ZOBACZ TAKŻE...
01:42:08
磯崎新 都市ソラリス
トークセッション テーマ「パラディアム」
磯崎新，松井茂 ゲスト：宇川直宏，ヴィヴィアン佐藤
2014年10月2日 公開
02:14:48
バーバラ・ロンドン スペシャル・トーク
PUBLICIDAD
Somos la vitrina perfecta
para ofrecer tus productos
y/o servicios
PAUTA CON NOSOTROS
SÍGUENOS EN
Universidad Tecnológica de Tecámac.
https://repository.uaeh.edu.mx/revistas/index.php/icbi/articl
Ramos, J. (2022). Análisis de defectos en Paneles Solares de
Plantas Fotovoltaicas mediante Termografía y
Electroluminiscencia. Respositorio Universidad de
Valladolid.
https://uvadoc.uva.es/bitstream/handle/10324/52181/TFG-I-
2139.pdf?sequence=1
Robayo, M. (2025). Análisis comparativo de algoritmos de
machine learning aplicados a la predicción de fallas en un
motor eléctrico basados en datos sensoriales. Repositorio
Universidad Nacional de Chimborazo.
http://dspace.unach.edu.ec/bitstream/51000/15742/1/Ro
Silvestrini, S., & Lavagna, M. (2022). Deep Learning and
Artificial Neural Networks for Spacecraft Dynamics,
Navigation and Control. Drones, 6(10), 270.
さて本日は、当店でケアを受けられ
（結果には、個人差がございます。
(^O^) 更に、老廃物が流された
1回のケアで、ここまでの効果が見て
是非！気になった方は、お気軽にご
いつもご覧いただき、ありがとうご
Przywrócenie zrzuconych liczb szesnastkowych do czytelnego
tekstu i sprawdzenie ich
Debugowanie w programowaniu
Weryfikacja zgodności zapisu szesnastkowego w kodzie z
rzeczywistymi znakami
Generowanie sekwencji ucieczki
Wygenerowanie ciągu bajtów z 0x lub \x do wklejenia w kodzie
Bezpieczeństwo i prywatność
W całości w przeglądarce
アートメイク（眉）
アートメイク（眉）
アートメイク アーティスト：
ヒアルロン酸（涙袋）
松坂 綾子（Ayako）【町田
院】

※

EXERCISE PROMPT
Copy out each line of the data above, exactly, if it lies between the line holding "Artificial Neural Networks" and the line holding "Generowanie sekwencji ucieczki", inclusive; copy no other line.

RESPONSE AREA
Artificial Neural Networks for Spacecraft Dynamics,
Navigation and Control. Drones, 6(10), 270.
さて本日は、当店でケアを受けられ
（結果には、個人差がございます。
(^O^) 更に、老廃物が流された
1回のケアで、ここまでの効果が見て
是非！気になった方は、お気軽にご
いつもご覧いただき、ありがとうご
Przywrócenie zrzuconych liczb szesnastkowych do czytelnego
tekstu i sprawdzenie ich
Debugowanie w programowaniu
Weryfikacja zgodności zapisu szesnastkowego w kodzie z
rzeczywistymi znakami
Generowanie sekwencji ucieczki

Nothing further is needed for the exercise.